I)   Die ersten 3 Mio EUR  sind in Sachsen angekommen
II)  Solidarität von den und für die Staatlichen Kunstsammlungen Dresden
III) Die weiteren Perspektiven der Bundeshilfen
IV)  Reicht das Gesamtvolumen von 105,55 Mio EUR aus?
V)   Was kostet eine Katastrophe?
     A) Krisenbewältigung und Folgekosten
     B) Wiederherstellungskosten
     C) Objekt- und Wertverlust
     D) Vorsorge und Verbesserung
     Beispiel: Deutsches Hygiene-Museum Dresden


I) Die ersten 3 Mio EUR sind in Sachsen angekommen

Am Dienstag, den 27. August hat Kulturstaatsminister Prof. Nida-Rümelin
in Sachsen die ersten 3 Mio EUR für geschädigte Kultureinrichtungen
verteilt. Davon gingen 1,4 Mio EUR an Museen, genauer gesagt
-  500.000 EUR an die Staatlichen Kunstsammlungen (mit 11 Museen)
-  360.000 EUR an 3 weitere Museen in Dresden
-  535.000 EUR an 12 Museen in ganz Sachsen

Meine Einschätzung:
Diese Ersthilfe kam erstaunlich rasch - erst am Freitag zuvor hatten wir
die mühsam zusammengetragenen Kostenschätzungen der einzelnen Häuser
gemeldet!

Des weiteren erscheint mir die Verteilung sehr fair und realitätsnah;
sie berücksichtigt auch viele kleinere Museen. Die Befürchtung, daß die
Medien-"Lieblinge" Semperoper und Staatliche Kunstsammlungen
überdurchschnittlich bedacht werden würden, hat sich weder bei den
Theatern noch bei den Museen erfüllt.


II) Solidarität von den und für die Staatlichen Kunstsammlungen Dresden

Die Staatlichen Kunstsammlungen haben zudem ein wirklich glänzendes
Zeichen der Solidarität gesetzt: ab sofort wird dort auf jede
Eintrittskarte ein "Zuschlag" von 50 Cent erhoben, der den geschädigten
kommunalen Museen Sachsens zugute kommt.
Auch die Kunstsammlungen haben Grund zur Freude: Die Museen der Stiftung
Preußischer Kulturbesitz wollen die Tageseinnahmen vom 1. September den
Kollegen in Dresden überweisen! Hat noch jemand eine ähnliche Idee ?

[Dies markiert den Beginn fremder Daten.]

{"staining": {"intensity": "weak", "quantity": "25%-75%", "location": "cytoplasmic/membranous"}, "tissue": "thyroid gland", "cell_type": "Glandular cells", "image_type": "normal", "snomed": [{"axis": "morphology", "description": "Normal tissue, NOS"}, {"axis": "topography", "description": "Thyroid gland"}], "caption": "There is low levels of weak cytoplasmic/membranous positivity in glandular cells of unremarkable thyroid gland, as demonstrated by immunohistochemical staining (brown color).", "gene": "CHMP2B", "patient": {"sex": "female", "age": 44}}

III) Die weiteren Perspektiven der Bundeshilfen:

Die Bundesgelder zur Kulturhilfe werden in drei Etappen verteilt:

1) Soforthilfe 3 Mio EUR aus dem Etat des Kulturstaatsministers
Nida-Rümelin
Kommentar: Diese Mittel sind (in Abstimmung mit dem sächsischen
Ministerium für Wissenschaft und Kunst) bereits verteilt (s.o.).
2) 1. Rate Bundesmittel: 2002 zu verteilen (in allen betroffenen
Ländern)
   - 10 Mio EUR Bundesmittel aus dem Fonds "Aufbauhilfe"
   - 2 Mio EUR Eigenmittel der Bundeskulturstiftung
   - ebenfalls: 0,55 Mio EUR Eigenmittel der Kulturstiftung der Länder
3) 2. Rate Bundeshilfe: 2003 zu verteilen (in allen betroffenen Ländern)
90 Mio Bundesmittel aus dem Fonds "Aufbauhilfe"
Problem: Da die Fondsmittel über die Verschiebung der Steuerreform
finanziert werden, kann der Löwenanteil erst im nächsten Haushaltsjahr
verteilt werden. Die Museen, die rasch wiedereröffnen wollen und
könnten, sind daher in einer Zwickmühle: Entweder verschieben sie
wichtige Baumaßnahmen auf 2003 oder sie müssen 2002 viele Eigenmittel
und Spenden mobilisieren.


IV) Reicht das Gesamtvolumen von 105,55 Mio EUR aus?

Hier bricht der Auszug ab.